CUBA NEWS
January 19, 2003

FROM CUBA
Limitations on Internet access for Cubans to become more stringent

HAVANA, January 14 (www.cubanet.org) - Cubans not authorized by the government to use the Internet who log on through their phones now run the risk of losing their phone service, under new measures taken by the government.

Cubans first learned the news from abroad, before the government-controlled media carried anything about it. The general population has never had access to the web, but the few "illegal users" are worried.

For dozens of years, new telephone service has only been available for government or Communist party officials, or for others whose duties justified having it. Foreigners paying in hard currency have also always been able to get a service installation. The same rules apply to Internet service.

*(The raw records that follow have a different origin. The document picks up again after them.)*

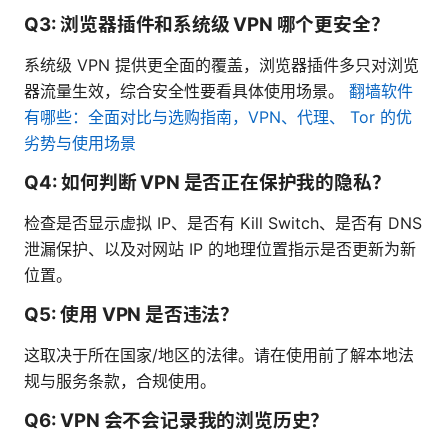
Q3: 浏览器插件和系统级 VPN 哪个更安全？
系统级 VPN 提供更全面的覆盖，浏览器插件多只对浏览
器流量生效，综合安全性要看具体使用场景。
翻墙软件
有哪些：全面对比与选购指南，VPN、代理、 Tor 的优
劣势与使用场景
Q4: 如何判断 VPN 是否正在保护我的隐私？
检查是否显示虚拟 IP、是否有 Kill Switch、是否有 DNS
泄漏保护、以及对网站 IP 的地理位置指示是否更新为新
位置。
Q5: 使用 VPN 是否违法？
这取决于所在国家/地区的法律。请在使用前了解本地法
规与服务条款，合规使用。
Q6: VPN 会不会记录我的浏览历史？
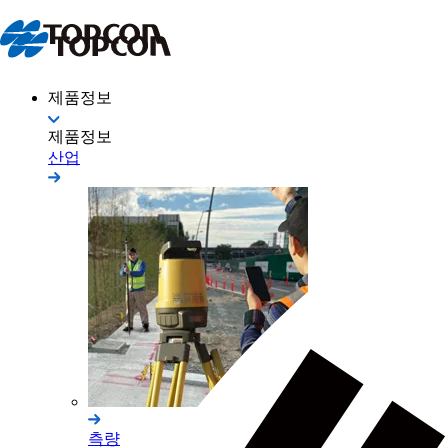
제품정보
제품정보
산업
측량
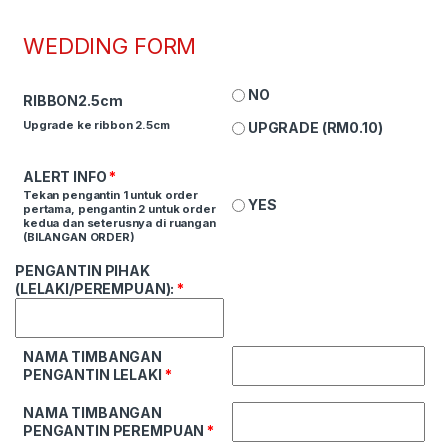
WEDDING FORM
NO
RIBBON2.5cm
Upgrade ke ribbon 2.5cm
UPGRADE (
RM
0.10
)
ALERT INFO
*
Tekan pengantin 1 untuk order
YES
pertama, pengantin 2 untuk order
kedua dan seterusnya di ruangan
(BILANGAN ORDER)
PENGANTIN PIHAK
(LELAKI/PEREMPUAN):
*
NAMA TIMBANGAN
PENGANTIN LELAKI
*
NAMA TIMBANGAN
PENGANTIN PEREMPUAN
*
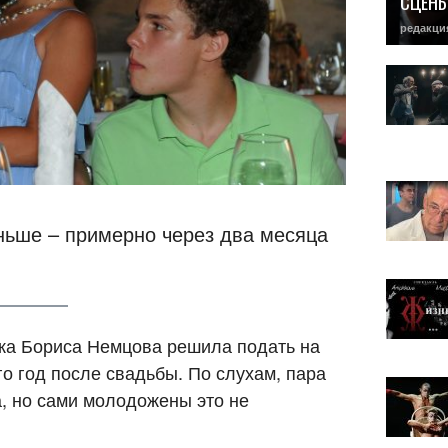
СЦЕН
редакци
ьше – примерно через два месяца
ика Бориса Немцова решила подать на
го год после свадьбы. По слухам, пара
, но сами молодожены это не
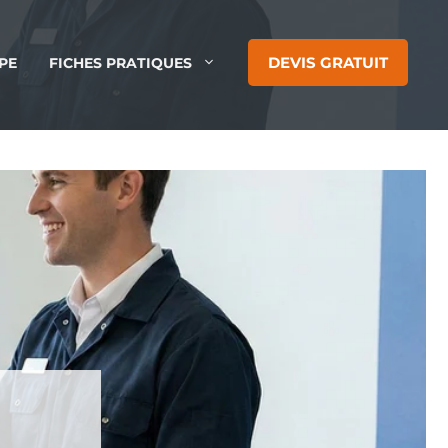
DEVIS GRATUIT
PE
FICHES PRATIQUES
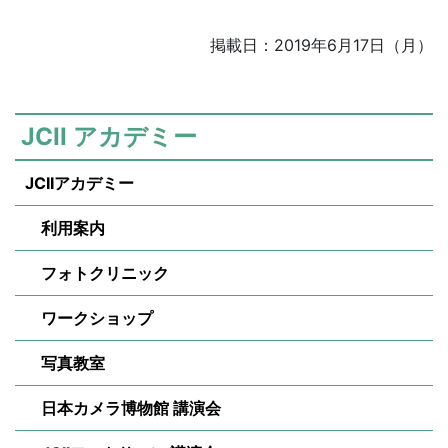
掲載日：2019年6月17日（月）
JCII アカデミー
JCIIアカデミー
利用案内
フォトクリニック
ワークショップ
写真教室
日本カメラ博物館 講演会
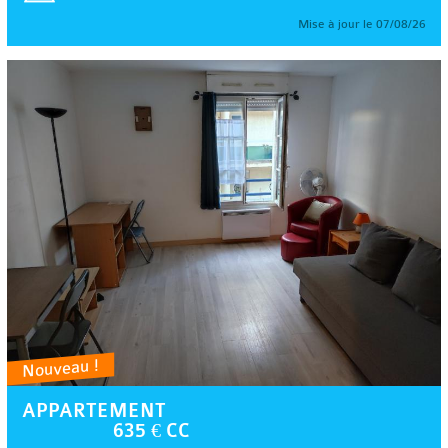
Mise à jour le 07/08/26
Nouveau !
APPARTEMENT
635 € CC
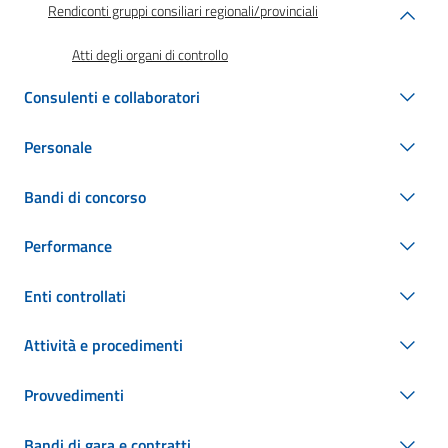
Rendiconti gruppi consiliari regionali/provinciali
Atti degli organi di controllo
Consulenti e collaboratori
Personale
Bandi di concorso
Performance
Enti controllati
Attività e procedimenti
Provvedimenti
Bandi di gara e contratti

The Cuban telephone company ETECSA recently started broadening the domestic telephone net. Customers whose work requires a telephone are given priority for new service, such as public health, education and military personnel, but the final determination is made by a committee that evaluates the merits of the prospective customer, and if he or she "doesn't participate in government-sponsored political activities, there is no phone."

Generally, this is the same committee that decides who will or will not be granted the right to buy one of the Panda-brand TVs. These are 20-inch color sets imported from China and assembled in Cuba that sell for 4,000 pesos, or about 16 months' wages at the average salary. The committees have been called by people the "discord committees" as they promote strife among neighbors competing for the right to buy the TVs.

Despite that access to the Internet has been very limited, some are worried about the new measures. A housewife laments that her daughter will no longer be able to get her horoscope from the CubaSí portal. Another, not quite sure what the Internet is, was alarmed this morning because her son, who worked at a foreign company, had been able to buy a computer and had connected it to the Internet.

The son eventually married a Mexican and left the country, but the woman is afraid that "they will find out that Fermincito had Internet and they will want to take out my phone that I've had since 1954."

Such is life in Cuba, the only thing that isn't rationed is fear.

For the first time in the queue to pay for telephone service, there was no talk about food rationing. Instead everyone talked about the rationing of communications and information.